Nassim follows on from Nassim Soleimanpour’s famous White Rabbit Red Rabbit, even built in the same format – every night a different actor steps on the stage to discover the script alongside the audience. However, in this instance the context has significantly changed. In White Rabbit Red Rabbit, Nassim was forced to send his play out to grow legs of its own because of his inability to leave Iran. This lent the piece a sense of political, theatrical urgency that gave electricity to the fiction. In Nassim’s case this same necessity isn’t there – Soleimanpour actually comes onstage for ‘Act 2’, almost as if to draw attention to the differences between his current and past work, despite the similarity in form. And while there are some lovely moments, the electricity that came with White Rabbit Red Rabbit is missing, leaving a lovely, slightly twee exploration of language and the meaning thereof.

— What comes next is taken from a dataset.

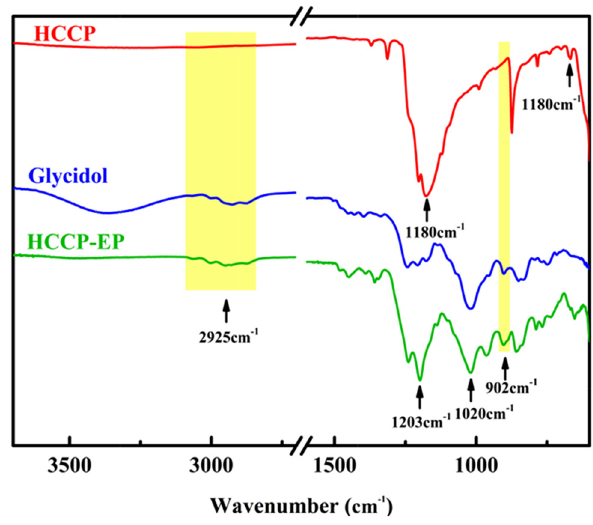
Figure 1: FT - IR spectra of HCCP, glycidol, and HCCP - EP.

The piece centers around a storytelling feel, one that hearks back to childhood nostalgia and motherhood in a charming dialogue with the audience. This is lovely and comforting and does the obligatory tugging at the childhood heartstrings. However, one does wonder why Soleimanpour keeps returning to this particular form of theatre when it continually refers back to his political imprisonment – even when this is not the focus of the text. This means, subconciously, there is always a contrast to White Rabbit Red Rabbit which (in this case) is at the detriment of the present story. It simply cannot compare.
This isn’t to say the performance and the script aren’t good; they most definitely are. The whimsical nature of the piece stands in stark contrast to his earlier work, and despite the uncoached performer onstage we feel very safe. He talks about missing his mother in an intensely personal way, we empathize with language issues and giggle when the interactions with the performer reveal their ignorance. It is very friendly stuff, but it doesn’t really say anything profound. Brilliant for walking away with a rosy feeling, but I wouldn’t necessarily call it explosive theatre.